Faço isso há muitos anos e gosto cada vez mais. Hoje em dia, livre das dúvidas suscitadas pela nefasta persona executiva que habitava em mim.
Intrigava-me, quando não irritava, a presença nos locais de palestras de mulheres, crianças barulhentas, até mesmo de colo, cachorros passeando entre o público agricultor.
Felizmente, isso ficou para trás. Civilizei-me, sobretudo quando lembrava de meus anseios de igualdade no movimento e na política estudantis, que me levaram ao curso de Ciências Sociais e a ler todos aqueles autores que vocês conhecem bem.
No início, pensava: “porra, esses caras trazem mulheres, filhos, cachorros, só para aproveitar o churrasco ou a janta. Não prestam atenção em nada do que falo, muito menos quando faço uso do execrável PowerPoint (há anos livrei-me dessa praga). Quero ajuda-los e nem prestam atenção”.
Coisa nenhuma, hipócrita RD. Fazia para ganhar um ótimo salário e convencê-los a comprar mais produtos da empresa e engordar o lucro dos patrões. Caso contrário, ganharia um pé-na-bunda.
Hoje em dia, tudo diferente, divirto-me trabalhando duro para viver. Sinto-me mais honesto. Entendo bem agricultores com botas e bonés imexíveis, mulheres carregando bebês, e cachorros passando em minha frente.
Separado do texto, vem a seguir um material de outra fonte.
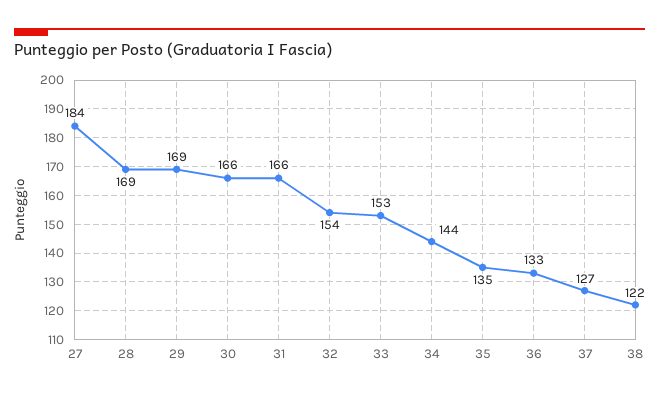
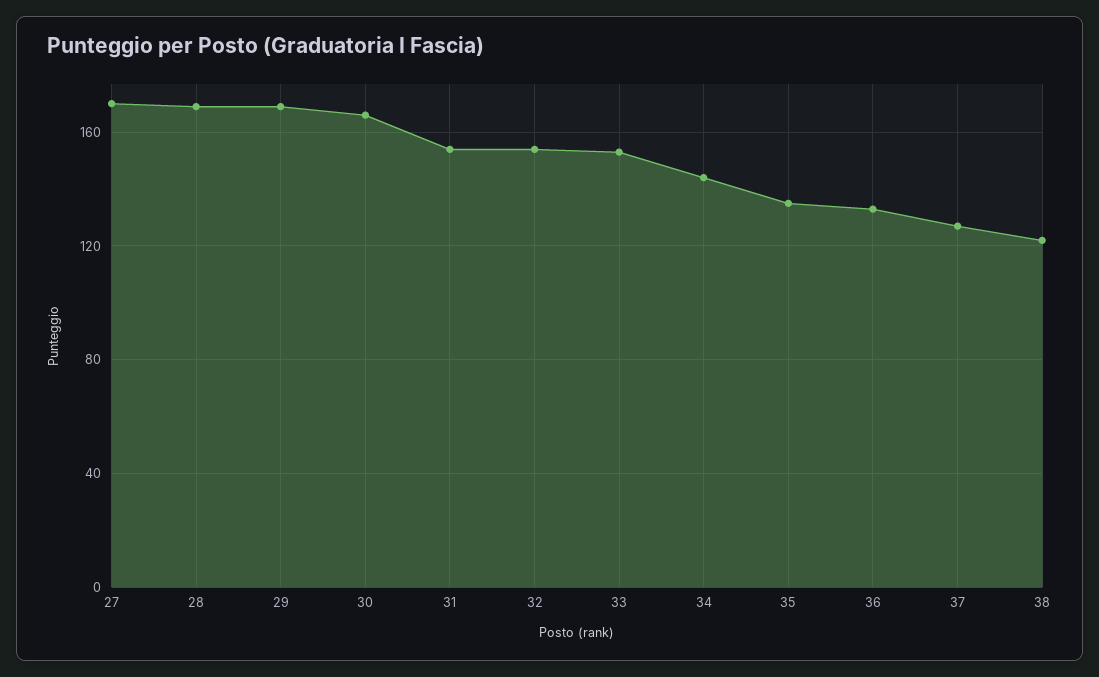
27: 184 -> 170
31: 166 -> 155

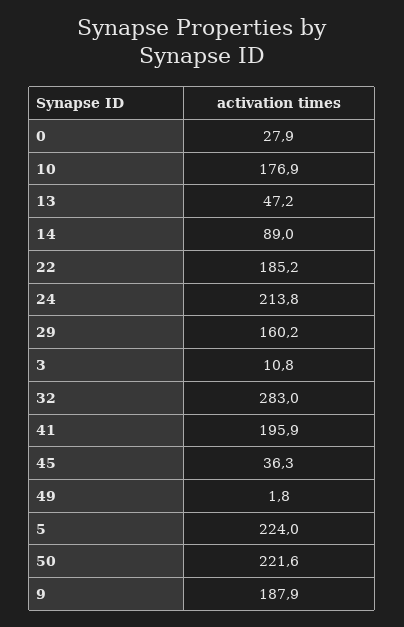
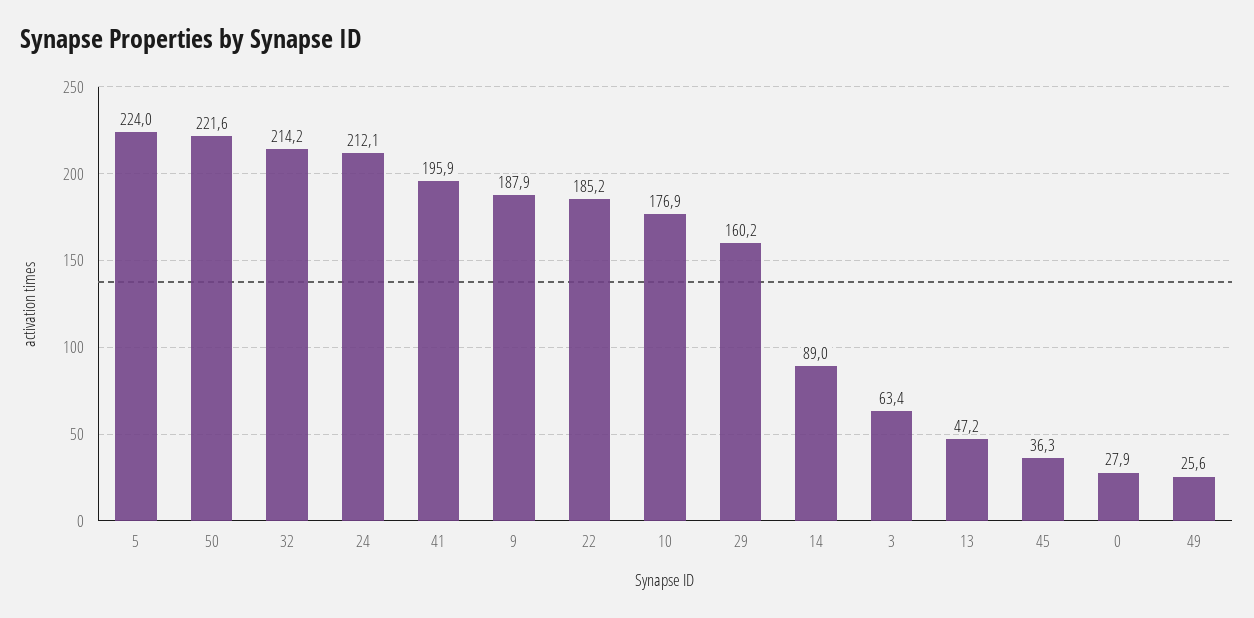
24: 213.8 -> 212.1
3: 10.8 -> 63.4
32: 283 -> 214.2
49: 1.8 -> 25.6

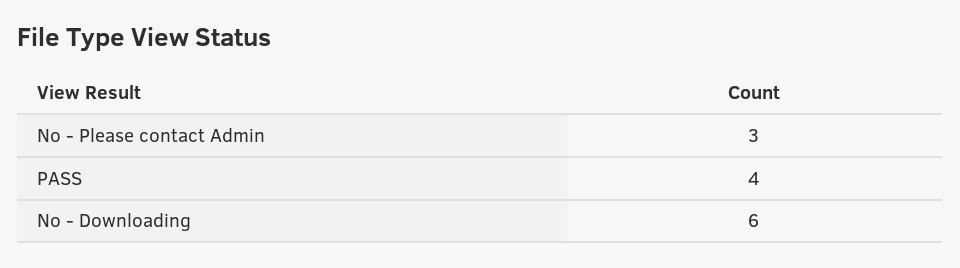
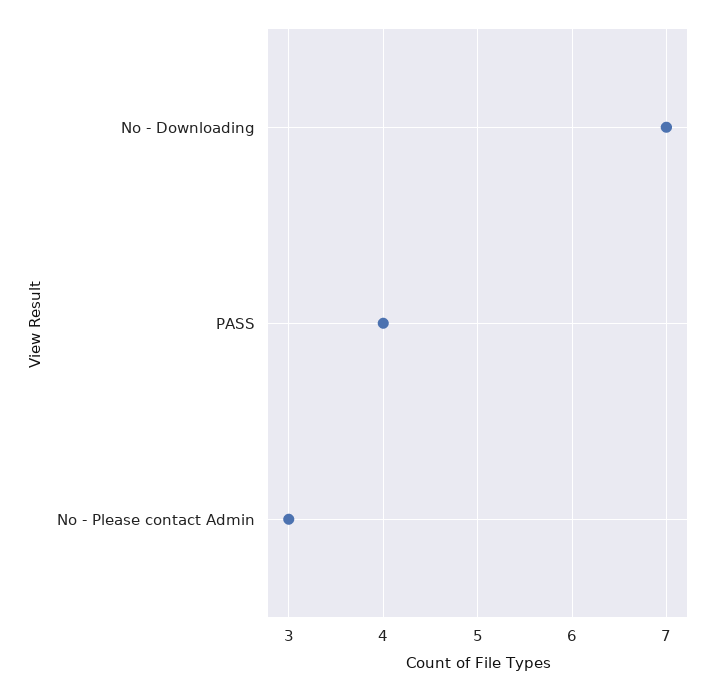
No - Downloading: 6 -> 7

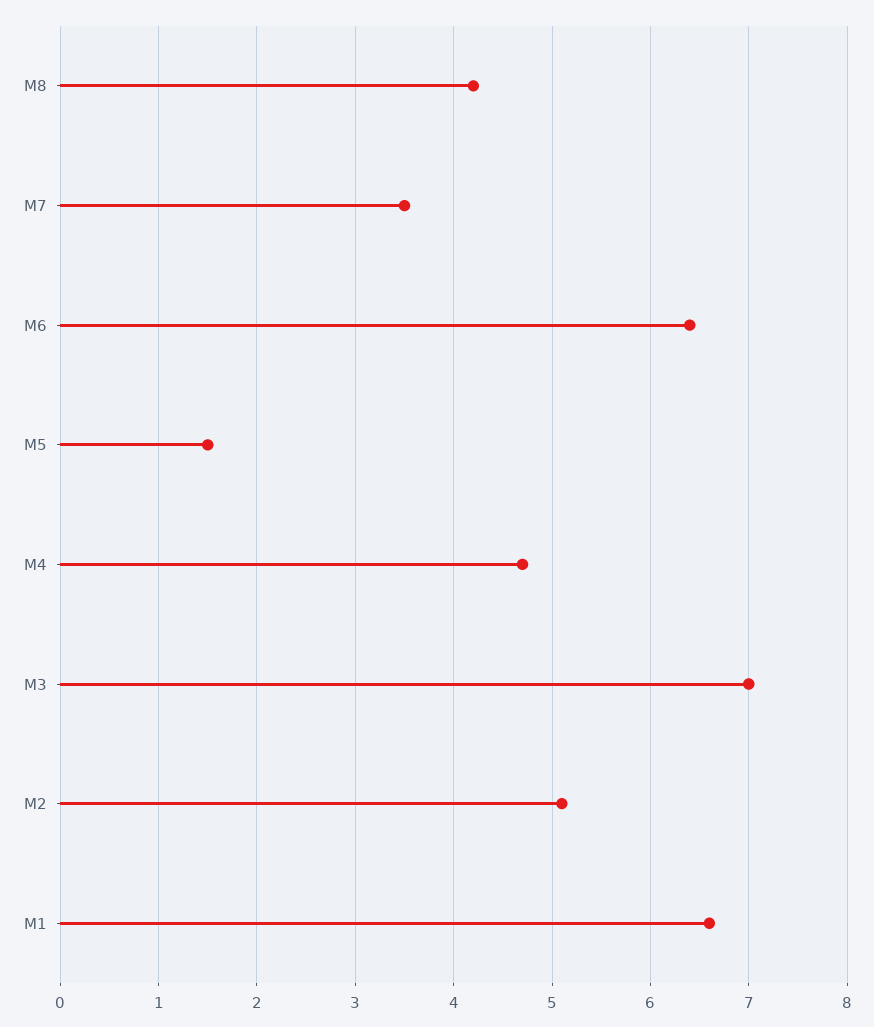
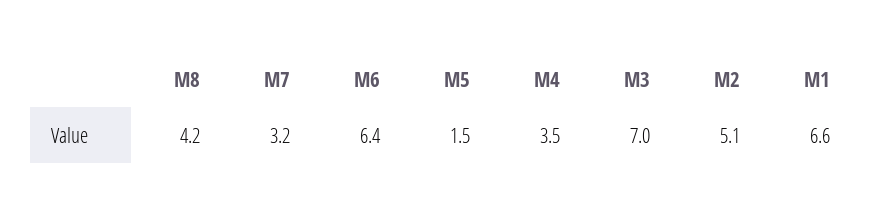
M7: 3.5 -> 3.2
M4: 4.7 -> 3.5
Onde os deixariam? E por que não me orgulhar de acabar sendo um acontecimento para aquela comunidade local?
Em Anhumas, enfrentei frio de seis graus alegre. Só lamentei nenhum bendito ter levado uma ‘caninha’ para acompanhar o churrasco. Nas próximas incursões, levarei garrafa própria.
Poucos, mas amados leitores, que preferem conhecer a agropecuária nacional através de crônicas e não de frias estatísticas, esta, a verdadeira agricultura familiar brasileira, sacrificada pelos governos ilegítimos assessorados pela justiça dos ricos.
No mais, serão estatísticas de exportação enquanto o mundo hegemônico permitir. Inté!